My understanding of nineteenth-century US literature, in general, is that there is genuine radical politics and there's a lot of progressive liberal politics powered by people who, from today's vantage, we can see as ‘problematic.’ That's just classical liberalism; it's that incremental reformist change that doesn't fundamentally change the underlying structures of inequality. Writers like Hopkins and Bellamy are offering really interesting imagined solutions to very entrenched problems and, from today's perspective, aspects of those solutions and imagined worlds are problematic. But that's part of what I think makes them so interesting to think about because these are the problems we still face.
MLC: Moving to the next chapter, we were very curious about the recipes and the cakes, especially because there are references to specific qualities of the cakes. So we were wondering: did you actually bake any of them?
EF: I have only baked Dickinson's version. I remember pulling it out of the oven the first time and—not that it knocked me over—but having that feeling when you are given something that's a little heavier than you anticipate, and your body thinks a little, and you have to gird yourself.
What I realized after the Dickinson essay had been published in J19 and after the dissertation was that Dickinson's recipes were far more conventional than I had initially thought. She models it on fruit cake recipe that was from Mary Randolph’s The Virginia Housewife (1824). This actually makes Dickinson’s writing even more interesting because we're seeing a bigger gap between her lawless aesthetic practices and poetics versus the cooking she's doing in the home.
AF: Could you elaborate on how you came to address embodied and lived genres alongside one another? Are they always overlapping or are they sometimes slightly askew?
EF: I understand them as distinct but mutually constitutive structures of relation that can cross cut each other. Even though each chapter is organized around a particular sensory genre, it's not necessarily organized around a literary genre. I don't really name it or underscore it. I didn't put a fine point on it because I had no interest in making a claim for a specific genre neatly lining up with an embodied genre. Hearing does not have a monopoly on utopian fiction, or vice versa.
I came to understand the senses as genres because of the way that psychophysics was atomizing the genres. It’s not to say that pre psychophysics there was just a general sensorium, but psychophysics was really the first to atomize and study them systematically and distinctly. There's a creative energy in the embodied genre and literary genre; they move across but are not reducible to each other. This reproduces the psychophysical body-mind relation in which the mind and the body are not causally related. It’s sort of a Möbius strip. For psychophysics, sense experience is that kind of torque or twist in the Möbius strip where the mind glides into the body, and vice versa. I'm understanding the embodied genre (affect), and then the literary genre (language experience), doing that same sort of movement.

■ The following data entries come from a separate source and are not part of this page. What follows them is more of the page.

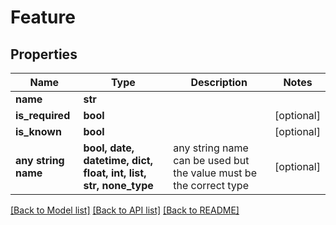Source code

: # Feature


## Properties
Name | Type | Description | Notes
------------ | ------------- | ------------- | -------------
**name** | **str** |  | 
**is_required** | **bool** |  | [optional] 
**is_known** | **bool** |  | [optional] 
**any string name** | **bool, date, datetime, dict, float, int, list, str, none_type** | any string name can be used but the value must be the correct type | [optional]

[[Back to Model list]](../README.md#documentation-for-models) [[Back to API list]](../README.md#documentation-for-api-endpoints) [[Back to README]](../README.md)


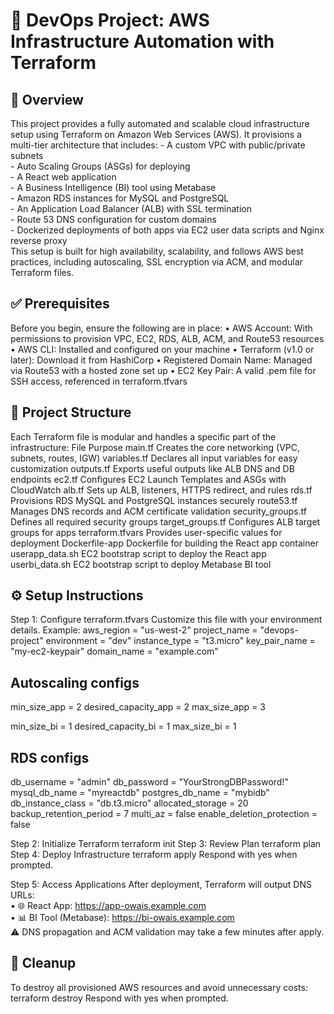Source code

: # 🚀 DevOps Project: AWS Infrastructure Automation with Terraform
## 📌 Overview
This project provides a fully automated and scalable cloud infrastructure setup using Terraform on Amazon Web Services (AWS). It provisions a multi-tier architecture that includes:
	- 	A custom VPC with public/private subnets  
	- 	Auto Scaling Groups (ASGs) for deploying  
	-	A React web application  
	-	A Business Intelligence (BI) tool using Metabase  
	-	Amazon RDS instances for MySQL and PostgreSQL  
	-	An Application Load Balancer (ALB) with SSL termination  
	-	Route 53 DNS configuration for custom domains  
	-	Dockerized deployments of both apps via EC2 user data scripts and Nginx reverse proxy  
This setup is built for high availability, scalability, and follows AWS best practices, including autoscaling, SSL encryption via ACM, and modular Terraform files.

## ✅ Prerequisites
Before you begin, ensure the following are in place:
	•	AWS Account: With permissions to provision VPC, EC2, RDS, ALB, ACM, and Route53 resources
	•	AWS CLI: Installed and configured on your machine
	•	Terraform (v1.0 or later): Download it from HashiCorp
	•	Registered Domain Name: Managed via Route53 with a hosted zone set up
	•	EC2 Key Pair: A valid .pem file for SSH access, referenced in terraform.tfvars


## 🧱 Project Structure
Each Terraform file is modular and handles a specific part of the infrastructure:
File
Purpose
main.tf
Creates the core networking (VPC, subnets, routes, IGW)
variables.tf
Declares all input variables for easy customization
outputs.tf
Exports useful outputs like ALB DNS and DB endpoints
ec2.tf
Configures EC2 Launch Templates and ASGs with CloudWatch
alb.tf
Sets up ALB, listeners, HTTPS redirect, and rules
rds.tf
Provisions RDS MySQL and PostgreSQL instances securely
route53.tf
Manages DNS records and ACM certificate validation
security_groups.tf
Defines all required security groups
target_groups.tf
Configures ALB target groups for apps
terraform.tfvars
Provides user-specific values for deployment
Dockerfile-app
Dockerfile for building the React app container
userapp_data.sh
EC2 bootstrap script to deploy the React app
userbi_data.sh
EC2 bootstrap script to deploy Metabase BI tool

## ⚙️ Setup Instructions
Step 1: Configure terraform.tfvars
Customize this file with your environment details. Example:
aws_region                 = "us-west-2"
project_name               = "devops-project"
environment                = "dev"
instance_type              = "t3.micro"
key_pair_name              = "my-ec2-keypair"
domain_name                = "example.com"

## Autoscaling configs
min_size_app               = 2
desired_capacity_app       = 2
max_size_app               = 3

min_size_bi                = 1
desired_capacity_bi        = 1
max_size_bi                = 1

## RDS configs
db_username                = "admin"
db_password                = "YourStrongDBPassword!"
mysql_db_name              = "myreactdb"
postgres_db_name           = "mybidb"
db_instance_class          = "db.t3.micro"
allocated_storage          = 20
backup_retention_period    = 7
multi_az                   = false
enable_deletion_protection = false

Step 2: Initialize Terraform
terraform init
Step 3: Review Plan
terraform plan
Step 4: Deploy Infrastructure
terraform apply
Respond with yes when prompted.

Step 5: Access Applications
After deployment, Terraform will output DNS URLs:  
	•	🌐 React App: https://app-owais.example.com  
	•	📊 BI Tool (Metabase): https://bi-owais.example.com  
⚠️ DNS propagation and ACM validation may take a few minutes after apply.

## 🧹 Cleanup
To destroy all provisioned AWS resources and avoid unnecessary costs:
terraform destroy
Respond with yes when prompted.

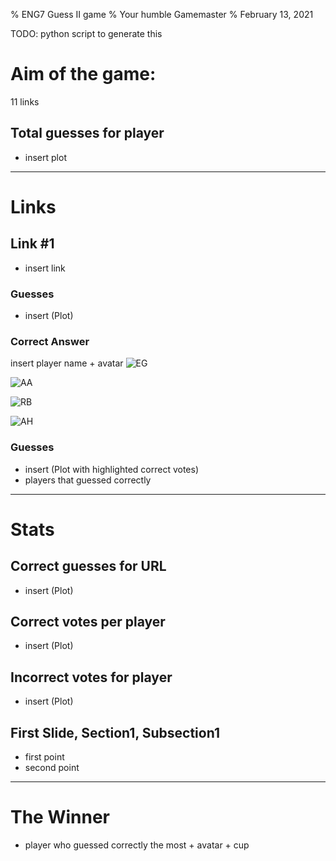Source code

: % ENG7 Guess II game
% Your humble Gamemaster
% February 13, 2021

TODO: python script to generate this

# Aim of the game: 
11 links

## Total guesses for player
 - insert plot

-----------------
# Links
## Link #1
 - insert link

### Guesses  
- insert (Plot)

### Correct Answer
insert player name + avatar
![EG](data/avatars/eg.jpg)

![AA](data/avatars/aa.jpeg)

![RB](data/avatars/rb.png)

![AH](data/avatars/ah.jpeg)
### Guesses 

- insert (Plot with highlighted correct votes)
- players that guessed correctly

-----------------
# Stats
## Correct guesses for URL
- insert (Plot)

## Correct votes per player
- insert (Plot)

## Incorrect votes for player
- insert (Plot)

## First Slide, Section1, Subsection1

- first point
- second point

-----------------
# The Winner 

- player who guessed correctly the most + avatar + cup


  
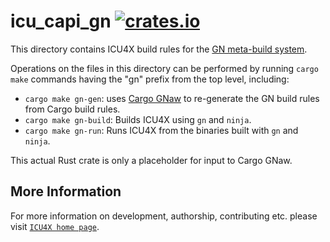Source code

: # icu_capi_gn [![crates.io](https://img.shields.io/crates/v/icu_capi_gn)](https://crates.io/crates/icu_capi_gn)

<!-- cargo-rdme start -->

This directory contains ICU4X build rules for the
[GN meta-build system](https://gn.googlesource.com/gn/).

Operations on the files in this directory can be performed by running `cargo make`
commands having the "gn" prefix from the top level, including:

- `cargo make gn-gen`: uses
  [Cargo GNaw](https://fuchsia.googlesource.com/fuchsia/+/refs/heads/main/tools/cargo-gnaw/)
  to re-generate the GN build rules from Cargo build rules.
- `cargo make gn-build`: Builds ICU4X using `gn` and `ninja`.
- `cargo make gn-run`: Runs ICU4X from the binaries built with `gn` and `ninja`.

This actual Rust crate is only a placeholder for input to Cargo GNaw.

<!-- cargo-rdme end -->

## More Information

For more information on development, authorship, contributing etc. please visit [`ICU4X home page`](https://github.com/unicode-org/icu4x).
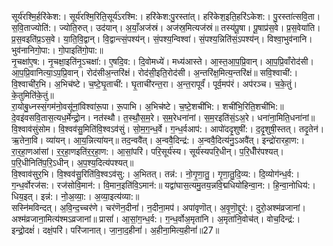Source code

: 

  
सूर्य॑रश्मि॒र्हरि॑केश:। सूर्य॑रश्मि॒रिति॒सूर्य॑ऽरश्मि:। हरि॑केश:पु॒रस्ता॑त्। हरि॑केश॒इति॒हरि॑ऽकेश:। पु॒रस्ता॑त्सवि॒ता। स॒वि॒ताज्योति॑:। ज्योति॒रुत्। उद॑यान्। अ॒याँ॒अज॑स्रं। अज॑स्र॒मित्यज॑स्रं॥ तस्य॑पू॒षा। पू॒षाप्र॑स॒वे। प्र॒स॒वेया॑ति। प्र॒स॒वइति॑प्र॒ऽस॒वे। या॒ति॒वि॒द्वान्। वि॒द्वान्त्सं॒पश्य॑न्। सं॒पश्य॒न्विश्वा॑। सं॒पश्य॒न्निति॑सं॒ऽपश्य॑न्। विश्वा॒भुव॑नानि। भुव॑नानिगो॒पा:। गो॒पाइति॑गो॒पा:॥  
नृ॒चक्षा॑ए॒ष:। नृ॒चक्षा॒इति॑नृ॒ऽचक्षा॑:। ए॒षदि॒व:। दि॒वोमध्ये॑। मध्य॑आस्ते। आ॒स्त॒आ॒प॒प्रि॒वान्। आ॒प॒प्रि॒वाँरोद॑सी। आ॒प॒प्रि॒वानित्या॒ऽप॒प्रि॒वान्। रोद॑सीअ॒न्तरि॑क्षं। रोद॑सी॒इति॒रोद॑सी। अ॒न्तरि॑क्ष॒मित्य॒न्तरि॑क्षं॥ सवि॒श्वाची॑:। वि॒श्वाची॑र॒भि। अ॒भिच॑ष्टे। च॒ष्टे॒घृ॒ताची॑:। घृ॒ताची॑रन्त॒रा। अ॒न्त॒रापूर्वं॑। पूर्व॒मप॑रं। अप॑रञ्च। च॒के॒तुं। के॒तुमिति॑के॒तुं॥  
रा॒योबु॒ध्नस्सं॒गम॑नो॒वसू॑नां॒विश्वा॑रू॒पा। रू॒पाभि। अ॒भिच॑ष्टे। च॒ष्टे॒शची॑भि:। शची॑भि॒रिति॒शची॑भि:॥ दे॒वइ॑वसवि॒तास॒त्यध॒र्मेन्द्रो॒न। नत॑स्थौ। त॒स्थौ॒स॒म॒रे। स॒म॒रेधना॑नां। स॒म॒रइति॑सं॒ऽअ॒रे। धना॑ना॒मिति॒धना॑नां॥  
वि॒श्वाव॑सुंसोम। वि॒श्वव॑सु॒मिति॑वि॒श्वऽव॑सुं। सो॒म॒ग॒न्ध॒र्वे। ग॒न्ध॒र्वआप॑:। आपो॑ददृ॒शुषी॑:। द॒दृ॒शुषी॒स्तत्। तदृ॒तेन॑। ऋ॒तेना॒वि। व्या॑यन्। आ॒य॒न्नित्या॑यन्॥ तद॒न्ववै॑त्। अ॒न्ववै॒दिन्द्र॑:। अ॒न्ववै॒दित्य॑नु॒ऽअवै॑त्। इन्द्रो॑रारहा॒ण:। रा॒र॒हा॒णआ॑सां। र॒र॒हा॒णइति॑र॒र॒हा॒ण:। आ॒सां॒परि॑। परि॒सूर्य॑स्य। सूर्य॑स्यपरि॒धीन्। प॒रि॒धीँर॑पश्यत्। प॒रि॒धीनिति॑प॒रि॒ऽधीन्। अ॒प॒श्य॒दित्य॑पश्यत्॥  
वि॒श्वाव॑सुर॒भि। वि॒श्वव॑सु॒रिति॑वि॒श्वऽव॑सु:। अ॒भितत्। तन्न॑:। नो॒गृ॒णा॒तु॒। गृ॒णा॒तु॒दि॒व्य:। दि॒व्योग॑न्ध॒र्व:। ग॒न्ध॒र्वोरज॑स:। रज॑सोवि॒मान॑:। वि॒मान॒इति॑वि॒ऽमान॑:॥ यद्वा॑घास॒त्यमु॒तय॒न्नवि॒द्मधियो॑हिन्वा॒न:। हि॒न्वा॒नोधिय॑:। धिय॒इत्। इन्न॑:। नो॒अ॒व्या॒:। अ॒व्या॒इत्य॑व्या:॥  
सस्नि॑मविन्दत्। अ॒वि॒न्द॒च्चर॑णे। चर॑णॆन॒दीनां॑। न॒दीना॒मप॑। अपा॑वृणॊत्। अ॒वृ॒णॊ॒द्दुर॑:। दुरो॒अश्म॑व्रजानां। अश्म॑व्रजाना॒मित्य॑श्मऽव्रजानां॥ प्रासां॑। आ॒सां॒ग॒न्ध॒र्व:। ग॒न्ध॒र्वोअ॒मृता॑नि। अ॒मृता॑नि॒वोच॑त्। वोच॒दिन्द्र॑:। इन्द्रो॒दक्षं॑। दक्षं॒परि॑। परि॑जानात्। जा॒ना॒द॒हीनां॑। अ॒हीना॒मित्य॒हीनां॑॥27॥  
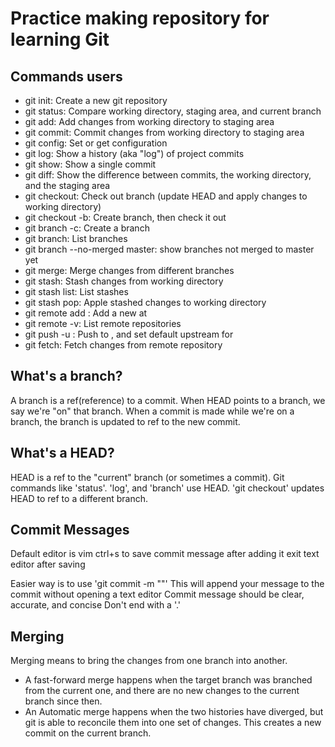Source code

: # Practice making repository for learning Git

## Commands users

- git init: Create a new git repository
- git status: Compare working directory, staging area, and current branch
- git add: Add changes from working directory to staging area
- git commit: Commit changes from working directory to staging area
- git config: Set or get configuration
- git log: Show a history (aka "log") of project commits
- git show: Show a single commit
- git diff: Show the difference between commits, the working directory, and the staging area
- git checkout: Check out branch (update HEAD and apply changes to working directory)
- git checkout -b: Create branch, then check it out
- git branch -c: Create a branch
- git branch: List branches
- git branch --no-merged master: show branches not merged to master yet
- git merge: Merge changes from different branches
- git stash: Stash changes from working directory
- git stash list: List stashes
- git stash pop: Apple stashed changes to working directory
- git remote add <remote> <url>: Add a new <remote> at <url>
- git remote -v: List remote repositories
- git push -u <remote> <branch>: Push <branch> to <remote>, and set default upstream for <branch>
- git fetch: Fetch changes from remote repository

## What's a branch?

A branch is a ref(reference) to a commit. When HEAD points to a branch, we say we're "on" that branch. When a commit is made while we're on a branch, the branch is updated to ref to the new commit.

## What's a HEAD?

HEAD is a ref to the "current" branch (or sometimes a commit). Git commands like 'status'. 'log', and 'branch' use HEAD. 'git checkout' updates HEAD to ref to a different branch.

## Commit Messages

Default editor is vim
  ctrl+s to save commit message after adding it
  exit text editor after saving

Easier way is to use 'git commit -m "<message>"'
  This will append your message to the commit without opening a text editor
  Commit message should be clear, accurate, and concise
  Don't end with a '.'

## Merging

Merging means to bring the changes from one branch into another.

- A fast-forward merge happens when the target branch was branched from the current one, and there are no new changes to the current branch since then.
- An Automatic merge happens when the two histories have diverged, but git is able to reconcile them into one set of changes. This creates a new commit on the current branch.
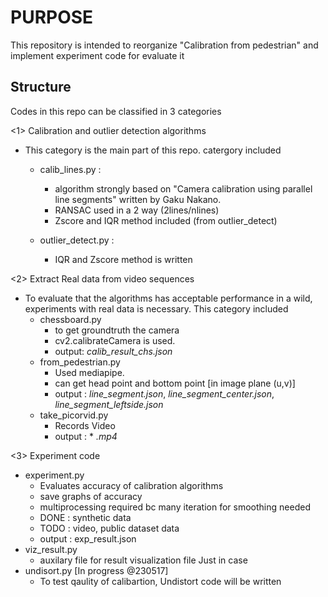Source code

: 
# PURPOSE 
This repository is intended to reorganize "Calibration from pedestrian" and implement experiment code for evaluate it 

## Structure 

Codes in this repo can be classified in 3 categories 


<1> Calibration and outlier detection algorithms 
  - This category is the main part of this repo. 
    catergory included 

    - calib_lines.py :
      - algorithm strongly based on "Camera calibration using parallel line segments" written by Gaku Nakano. 
      - RANSAC used in a 2 way (2lines/nlines)
      - Zscore and IQR method included (from outlier_detect)

    - outlier_detect.py : 
      - IQR and Zscore method is written 


<2> Extract Real data from video sequences 
  - To evaluate that the algorithms has acceptable performance in a wild, experiments with real data is necessary. This category included 
    - chessboard.py 
      - to get groundtruth the camera
      - cv2.calibrateCamera is used.
      - output: *calib_result_chs.json*
    - from_pedestrian.py
      - Used mediapipe.
      - can get head point and bottom point [in image plane (u,v)]
      - output 
         : *line_segment.json*, *line_segment_center.json*, *line_segment_leftside.json*
    - take_picorvid.py
      - Records Video 
      - output : * *.mp4*

<3> Experiment code 
 - experiment.py 
   - Evaluates accuracy of calibration algorithms
   - save graphs of accuracy
   - multiprocessing required bc many iteration for smoothing needed
   - DONE : synthetic data
   - TODO : video, public dataset data
   - output : exp_result.json
 - viz_result.py 
   - auxilary file for result visualization file Just in case 
 - undisort.py [In progress @230517]
   - To test qaulity of calibartion, Undistort code will be written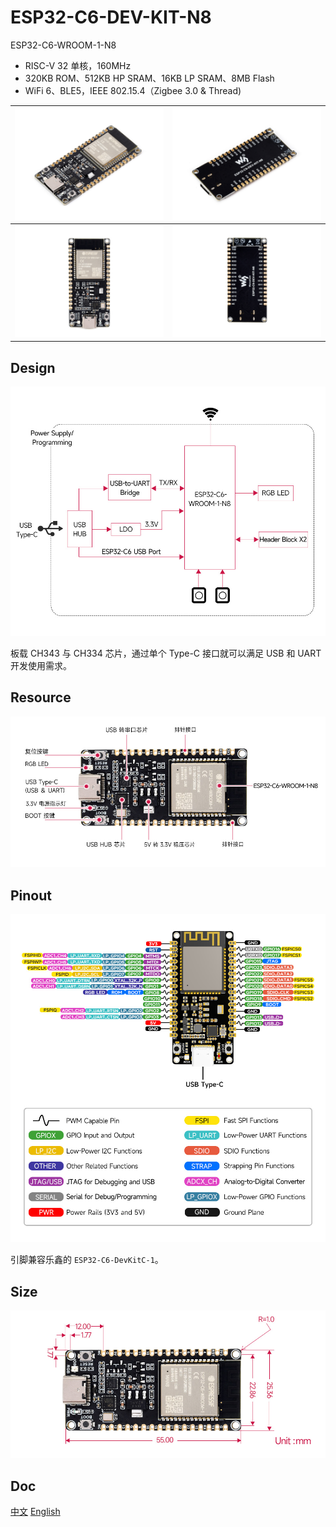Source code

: # ESP32-C6-DEV-KIT-N8

ESP32-C6-WROOM-1-N8

* RISC-V 32 单核，160MHz
* 320KB ROM、512KB HP SRAM、16KB LP SRAM、8MB Flash
* WiFi 6、BLE5，IEEE 802.15.4（Zigbee 3.0 & Thread)

| ![img](.assest/README/ESP32-C6-DEV-KIT-N8-1.jpg) | ![img](.assest/README/ESP32-C6-DEV-KIT-N8-2.jpg) |
| ------------------------------------------------ | ------------------------------------------------ |
| ![img](.assest/README/ESP32-C6-DEV-KIT-N8-3.jpg) | ![img](.assest/README/ESP32-C6-DEV-KIT-N8-4.jpg) |

## Design

![微雪 ESP32-C6 微控制器 Wi-Fi 开发板支持开发环境](.assest/README/ESP32-C6-DEV-KIT-N8-details-7.jpg)

板载 CH343 与 CH334 芯片，通过单个 Type-C 接口就可以满足 USB 和 UART 开发使用需求。

## Resource

![微雪 ESP32-C6 微控制器 Wi-Fi 开发板资源简介](.assest/README/ESP32-C6-DEV-KIT-N8-details-intro.jpg)

## Pinout

![微雪 ESP32-C6 微控制器 Wi-Fi 开发板引脚布局](.assest/README/ESP32-C6-DEV-KIT-N8-details-9.jpg)

引脚兼容乐鑫的 `ESP32-C6-DevKitC-1`。

## Size

![微雪 ESP32-C6 微控制器 Wi-Fi 开发板产品尺寸](.assest/README/ESP32-C6-DEV-KIT-N8-details-size.jpg)

## Doc

[中文](https://docs.espressif.com/projects/esp-idf/zh_CN/latest/esp32c6/get-started/index.html) [English](https://docs.espressif.com/projects/esp-idf/en/latest/esp32c6/index.html) 

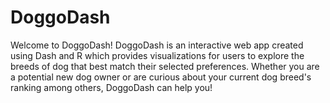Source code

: # DoggoDash

Welcome to DoggoDash! DoggoDash is an interactive web app created using Dash and R which provides visualizations for users to explore the breeds of dog that best match their selected preferences. Whether you are a potential new dog owner or are curious about your current dog breed's ranking among others, DoggoDash can help you!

AF: That's a really lovely image to end on. I feel like that helps give a mental picture of what the book is doing as a whole.
Erica Fretwell is associate professor of English at the University at Albany, State University of New York (SUNY), where she teaches nineteenth-century U.S. literature, critical race studies, the history of science, and affect theory. She is the author of Sensory Experiments: Psychophysics, Race, and the Aesthetics of Feeling (2020) and is a co-editor of the Palgrave Handbook of Twentieth and Twenty-first Century Literature and Science (2020). Her essays have appeared in J19 and American Literary History, as well as in the edited volumes Timelines of American Literature (ed. Marrs and Hager) The Cambridge Companion to Literature and Food (ed. Coghlan), and The New Walt Whitman Studies (ed. Cohen). She has written on the television show Dickinson for Avidly, and on the U.S. capitol riots and the history of lynching for Al Jazeera. Her current project, “Out of Print: Haptic Literature in the Age of Craft,” revisits the nineteenth century as a “haptic episteme” through the object-oriented pedagogies, handicraft practices, and fabrications (both literal and idiomatic) that revalued embodied presence as a vector of everyday knowing.